Un autre enjeu majeur concerne la gestion des stocks de pièces détachées. Et, là aussi, la situation peut être kafkaïenne. « Le stock des rechanges aéronautique est considérable, il représente un montant énorme : 13 milliards d’euros. Ma conviction est double, ce stock ne correspond pas à notre juste besoin et nous n’avons pas besoin de tout gérer nous-mêmes », a estimé Mme Parly, pour qui il il faut « aussi mettre fin aux coupures entre les prestations logistiques et industrielles et rationaliser les processus logistiques dans nos bases, alors que parfois plusieurs stocks différents opérés par plusieurs acteurs différents coexistent. »
Pour la ministre, il s’agit que le ministère des Armées fasse bien ce qu’il a à faire et qu’il confie « confions ce qui peut être fait avec plus de performance et un coût maîtrisé aux industriels ». En clair, a-t-elle résumé, « que j’aimerais que le MCO aéronautique s’inspire un peu plus de la rationalité Ford et un peu moins de l’imagination de Kafka. »

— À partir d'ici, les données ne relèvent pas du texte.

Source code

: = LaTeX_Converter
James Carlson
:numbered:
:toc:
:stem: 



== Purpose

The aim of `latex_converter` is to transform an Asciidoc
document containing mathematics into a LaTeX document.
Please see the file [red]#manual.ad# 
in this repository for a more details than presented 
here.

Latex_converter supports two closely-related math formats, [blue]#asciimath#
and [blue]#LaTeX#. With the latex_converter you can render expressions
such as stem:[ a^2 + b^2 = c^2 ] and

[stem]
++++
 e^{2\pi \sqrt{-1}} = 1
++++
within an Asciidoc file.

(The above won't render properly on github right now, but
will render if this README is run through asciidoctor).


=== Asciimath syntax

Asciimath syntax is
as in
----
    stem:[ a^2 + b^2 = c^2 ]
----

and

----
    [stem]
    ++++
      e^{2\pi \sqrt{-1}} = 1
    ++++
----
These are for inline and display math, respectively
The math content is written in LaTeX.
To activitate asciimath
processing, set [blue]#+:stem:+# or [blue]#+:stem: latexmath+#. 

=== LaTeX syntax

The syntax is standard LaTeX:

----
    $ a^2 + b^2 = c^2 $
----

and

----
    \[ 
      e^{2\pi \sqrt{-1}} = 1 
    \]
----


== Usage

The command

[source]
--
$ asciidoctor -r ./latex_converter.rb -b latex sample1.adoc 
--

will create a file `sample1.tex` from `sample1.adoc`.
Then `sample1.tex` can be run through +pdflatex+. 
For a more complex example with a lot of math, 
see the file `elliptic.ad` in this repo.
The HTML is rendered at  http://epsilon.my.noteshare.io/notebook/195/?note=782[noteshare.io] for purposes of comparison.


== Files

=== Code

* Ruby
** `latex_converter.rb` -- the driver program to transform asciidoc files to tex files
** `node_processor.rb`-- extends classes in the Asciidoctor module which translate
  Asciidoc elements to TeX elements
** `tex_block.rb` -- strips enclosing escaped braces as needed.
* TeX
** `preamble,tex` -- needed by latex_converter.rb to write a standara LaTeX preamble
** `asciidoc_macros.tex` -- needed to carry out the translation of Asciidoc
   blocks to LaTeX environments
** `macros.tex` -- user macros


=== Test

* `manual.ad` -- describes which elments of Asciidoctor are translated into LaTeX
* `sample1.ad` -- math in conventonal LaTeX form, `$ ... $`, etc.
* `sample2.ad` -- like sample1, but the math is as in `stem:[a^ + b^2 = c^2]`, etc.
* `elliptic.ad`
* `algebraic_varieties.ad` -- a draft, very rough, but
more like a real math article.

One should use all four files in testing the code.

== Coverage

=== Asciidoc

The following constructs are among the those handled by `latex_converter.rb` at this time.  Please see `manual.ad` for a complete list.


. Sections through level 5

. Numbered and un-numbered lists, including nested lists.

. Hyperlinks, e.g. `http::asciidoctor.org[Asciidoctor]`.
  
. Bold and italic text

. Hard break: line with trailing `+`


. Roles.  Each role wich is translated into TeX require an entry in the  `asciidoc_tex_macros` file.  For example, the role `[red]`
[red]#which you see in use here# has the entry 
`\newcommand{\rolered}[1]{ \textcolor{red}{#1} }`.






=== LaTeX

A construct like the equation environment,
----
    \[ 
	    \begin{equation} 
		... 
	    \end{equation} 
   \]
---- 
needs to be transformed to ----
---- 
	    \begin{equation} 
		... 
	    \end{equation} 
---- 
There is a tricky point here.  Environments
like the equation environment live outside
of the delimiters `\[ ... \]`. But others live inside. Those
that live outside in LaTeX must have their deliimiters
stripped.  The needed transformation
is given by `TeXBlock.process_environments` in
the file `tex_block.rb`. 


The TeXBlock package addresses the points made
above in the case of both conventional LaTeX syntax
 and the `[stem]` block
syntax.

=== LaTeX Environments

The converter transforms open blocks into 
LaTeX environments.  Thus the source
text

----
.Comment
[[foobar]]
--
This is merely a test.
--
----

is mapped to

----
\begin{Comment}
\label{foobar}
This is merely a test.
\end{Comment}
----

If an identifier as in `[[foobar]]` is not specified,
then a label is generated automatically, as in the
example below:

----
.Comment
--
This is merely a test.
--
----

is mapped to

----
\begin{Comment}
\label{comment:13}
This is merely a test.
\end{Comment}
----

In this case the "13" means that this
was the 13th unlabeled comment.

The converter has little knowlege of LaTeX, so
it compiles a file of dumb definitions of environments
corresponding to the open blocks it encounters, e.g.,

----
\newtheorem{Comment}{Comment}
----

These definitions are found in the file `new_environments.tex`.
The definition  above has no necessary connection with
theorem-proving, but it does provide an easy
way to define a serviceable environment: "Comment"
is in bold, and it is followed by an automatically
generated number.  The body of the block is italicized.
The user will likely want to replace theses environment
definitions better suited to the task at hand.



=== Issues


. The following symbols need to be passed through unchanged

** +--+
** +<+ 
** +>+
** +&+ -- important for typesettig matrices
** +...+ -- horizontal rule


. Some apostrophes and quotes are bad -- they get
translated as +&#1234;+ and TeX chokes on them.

Cela étant, Mme Parly veut rapidement des résultats. « Dès 2018, nous visons une augmentation de 15% de la disponibilité du Caracal. D’ici la fin de l’année, nous devrons doubler le nombre d’A400M disponibles de 3 à 6, aussi, passer de 6 à 7 Atlantique 2 disponibles. Des objectifs associés aux systèmes d’information du MCO aéronautique, à la gestion du maintien de la navigabilité et au maintien en condition de sécurité des systèmes sont également fixés. Et en 2019, nous devrons continuer sur cette voie, amplifier le mouvement », a-t-elle affirmé.